Nick Hornby as George Stromboulopoulos's guest. Great interview!
Nick Hornby's Juliet, Naked is an endearing work of escapist-quotidian fiction: the characters are everyday-types, and the story, though certainly unique, is not fantastical. Yet reading Juliet creates a place in your mind where even the most criminal of characters would be pleasant over a pint or two. In this case, antagonist Duncan is a whiny twerp but not by any stretch of the imagination is he a malevolent character. You cheer for Annie and Tucker above others, true, but you also cheer for everyone else. And everyone wins, in the end, including the reader.

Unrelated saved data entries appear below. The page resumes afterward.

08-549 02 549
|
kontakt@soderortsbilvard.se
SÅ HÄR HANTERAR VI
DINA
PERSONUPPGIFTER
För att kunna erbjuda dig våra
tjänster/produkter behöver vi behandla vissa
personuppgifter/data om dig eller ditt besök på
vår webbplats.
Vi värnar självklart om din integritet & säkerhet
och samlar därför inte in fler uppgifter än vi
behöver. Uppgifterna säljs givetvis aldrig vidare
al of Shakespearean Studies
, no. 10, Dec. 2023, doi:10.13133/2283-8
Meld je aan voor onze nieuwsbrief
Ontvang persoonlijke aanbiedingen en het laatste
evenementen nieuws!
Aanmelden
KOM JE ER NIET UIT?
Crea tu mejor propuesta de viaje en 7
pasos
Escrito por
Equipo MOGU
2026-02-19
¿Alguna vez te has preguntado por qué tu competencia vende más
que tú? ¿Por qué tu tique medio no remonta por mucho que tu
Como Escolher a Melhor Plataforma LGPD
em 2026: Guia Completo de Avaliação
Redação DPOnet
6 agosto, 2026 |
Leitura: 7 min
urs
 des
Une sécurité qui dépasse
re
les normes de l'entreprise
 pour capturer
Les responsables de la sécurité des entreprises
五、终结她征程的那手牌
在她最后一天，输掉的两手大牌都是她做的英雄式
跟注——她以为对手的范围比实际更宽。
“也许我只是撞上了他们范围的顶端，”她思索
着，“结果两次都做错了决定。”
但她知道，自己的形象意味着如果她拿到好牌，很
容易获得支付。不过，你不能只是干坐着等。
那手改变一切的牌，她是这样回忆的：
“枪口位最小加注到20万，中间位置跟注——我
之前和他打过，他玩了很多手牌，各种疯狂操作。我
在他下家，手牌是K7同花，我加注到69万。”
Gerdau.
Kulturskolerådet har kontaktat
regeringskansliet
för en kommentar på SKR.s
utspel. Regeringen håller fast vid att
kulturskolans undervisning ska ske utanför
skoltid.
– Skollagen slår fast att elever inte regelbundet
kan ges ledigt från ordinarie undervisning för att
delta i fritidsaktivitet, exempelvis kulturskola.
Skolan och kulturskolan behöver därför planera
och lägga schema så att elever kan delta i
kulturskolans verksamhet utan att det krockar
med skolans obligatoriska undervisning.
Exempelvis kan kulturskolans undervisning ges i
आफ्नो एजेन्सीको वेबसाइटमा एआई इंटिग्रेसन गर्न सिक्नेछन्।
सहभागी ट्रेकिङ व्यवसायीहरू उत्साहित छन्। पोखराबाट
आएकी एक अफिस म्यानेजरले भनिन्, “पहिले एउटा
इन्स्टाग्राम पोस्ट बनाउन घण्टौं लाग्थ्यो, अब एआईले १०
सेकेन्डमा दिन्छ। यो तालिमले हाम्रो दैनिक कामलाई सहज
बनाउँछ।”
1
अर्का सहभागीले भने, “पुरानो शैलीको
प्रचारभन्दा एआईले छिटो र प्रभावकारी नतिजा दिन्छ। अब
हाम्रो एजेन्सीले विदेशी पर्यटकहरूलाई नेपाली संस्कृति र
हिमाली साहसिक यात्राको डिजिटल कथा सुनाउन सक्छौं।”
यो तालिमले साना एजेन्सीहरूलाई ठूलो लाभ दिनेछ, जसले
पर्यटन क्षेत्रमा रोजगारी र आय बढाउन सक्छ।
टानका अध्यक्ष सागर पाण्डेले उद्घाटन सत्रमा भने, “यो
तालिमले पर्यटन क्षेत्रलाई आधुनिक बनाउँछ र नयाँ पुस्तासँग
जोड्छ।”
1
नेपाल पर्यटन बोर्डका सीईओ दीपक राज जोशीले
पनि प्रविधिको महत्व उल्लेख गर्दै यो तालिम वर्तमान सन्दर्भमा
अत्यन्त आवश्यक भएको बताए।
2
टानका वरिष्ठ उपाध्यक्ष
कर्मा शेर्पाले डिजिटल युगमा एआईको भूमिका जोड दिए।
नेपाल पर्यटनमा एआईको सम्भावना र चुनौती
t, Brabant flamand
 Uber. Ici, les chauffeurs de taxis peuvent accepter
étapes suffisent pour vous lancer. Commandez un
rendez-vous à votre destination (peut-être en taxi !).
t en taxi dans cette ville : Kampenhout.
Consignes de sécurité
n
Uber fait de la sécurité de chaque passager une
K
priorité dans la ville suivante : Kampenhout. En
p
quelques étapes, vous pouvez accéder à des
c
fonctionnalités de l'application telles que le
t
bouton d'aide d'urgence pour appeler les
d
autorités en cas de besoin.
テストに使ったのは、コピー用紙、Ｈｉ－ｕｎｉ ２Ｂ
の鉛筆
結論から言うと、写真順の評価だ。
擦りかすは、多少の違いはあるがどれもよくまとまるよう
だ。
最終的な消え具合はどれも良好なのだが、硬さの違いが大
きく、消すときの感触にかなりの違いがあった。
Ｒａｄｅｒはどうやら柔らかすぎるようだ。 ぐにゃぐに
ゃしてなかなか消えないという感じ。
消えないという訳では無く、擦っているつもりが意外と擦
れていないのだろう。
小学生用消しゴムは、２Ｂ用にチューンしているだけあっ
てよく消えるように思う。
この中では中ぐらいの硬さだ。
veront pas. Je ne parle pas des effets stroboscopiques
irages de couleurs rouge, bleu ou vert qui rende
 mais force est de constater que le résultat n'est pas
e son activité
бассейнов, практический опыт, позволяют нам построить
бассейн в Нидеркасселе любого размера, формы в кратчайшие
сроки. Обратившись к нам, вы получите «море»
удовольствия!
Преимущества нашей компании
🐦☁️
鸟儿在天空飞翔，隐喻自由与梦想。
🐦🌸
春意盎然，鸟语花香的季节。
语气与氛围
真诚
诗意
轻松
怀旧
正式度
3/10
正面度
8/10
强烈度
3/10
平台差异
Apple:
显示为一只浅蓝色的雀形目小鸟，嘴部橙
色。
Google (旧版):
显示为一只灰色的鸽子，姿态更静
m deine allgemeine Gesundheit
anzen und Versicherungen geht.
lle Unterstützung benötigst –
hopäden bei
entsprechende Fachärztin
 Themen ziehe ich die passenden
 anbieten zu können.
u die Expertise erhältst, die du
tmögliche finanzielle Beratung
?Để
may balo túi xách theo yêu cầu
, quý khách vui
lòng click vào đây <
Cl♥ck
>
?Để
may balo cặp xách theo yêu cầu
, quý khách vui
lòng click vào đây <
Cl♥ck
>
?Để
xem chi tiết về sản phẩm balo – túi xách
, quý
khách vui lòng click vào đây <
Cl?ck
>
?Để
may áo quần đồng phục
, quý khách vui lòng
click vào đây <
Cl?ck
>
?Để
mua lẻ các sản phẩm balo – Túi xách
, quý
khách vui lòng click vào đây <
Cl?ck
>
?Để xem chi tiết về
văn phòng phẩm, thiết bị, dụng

Duncan is a major Tucker Crowe fan, perhaps the biggest in the world, and Annie, as his girlfriend, is number two by default. Duncan's infatuation with Crowe has become bigger than the artist himself, who created his own myth by disappearing from the public sphere abruptly 20 years earlier and leaving everything else to endless speculation. The novel starts with Annie and Duncan in the U.S., travelling to "sacred" Tucker Crowe spots - the Minnesota bar where he apparently made his last public appearance, his Bozeman, Montana childhood home, and, most crucially, the San Francisco home of Julie Beatty, the namesake of the artist's best and last album, Juliet. It all adds up to an intensely emotional experience for Duncan, and an eye-opening one for Annie, too: she sees Duncan as he is, a hopeless fanatic more attached to a legendary musician than his girlfriend of 15 years.
The story really gets started when Annie listens to a version of Juliet demos about to be released publicly for the first time (The album is called Juliet, Naked). The problem isn't that she listens to the album, but it's that she listens to the album before Duncan gets a chance to - it's an unspeakable breach of trust in his mind, and when she doesn't like the album that he considers sheer brilliance, well, it's all downhill from there. For Annie, however, it's all upside - she gets a chance to change her life, to "get back" those 15 wasted years. But things keep coming back to Tucker Crowe, and when she finally meets the iconic musician, perhaps the irony was too much to resist.
Hornby's writing is a smart as ever in this one. He shows his music chops, creating a love letter to both fans and fanatics of great music. Perhaps only slightly better, however, is his skill at writing about relationships. As in every of his books prior to this one, his depiction of warts-and-all characters and relationships is as appealing as his knowledge of music (his work on An Education is further proof of this). Overall, Juliet, Naked is an great read and should be read by every guy who's ever been in a relationship with music. Five solid gold records out of five.
UPDATE: If you haven't already heard, Nick Hornby is nominated for an Academy Award in the category of Writing (Adapted Screenplay). Watch the results on March 7th. Go Nick!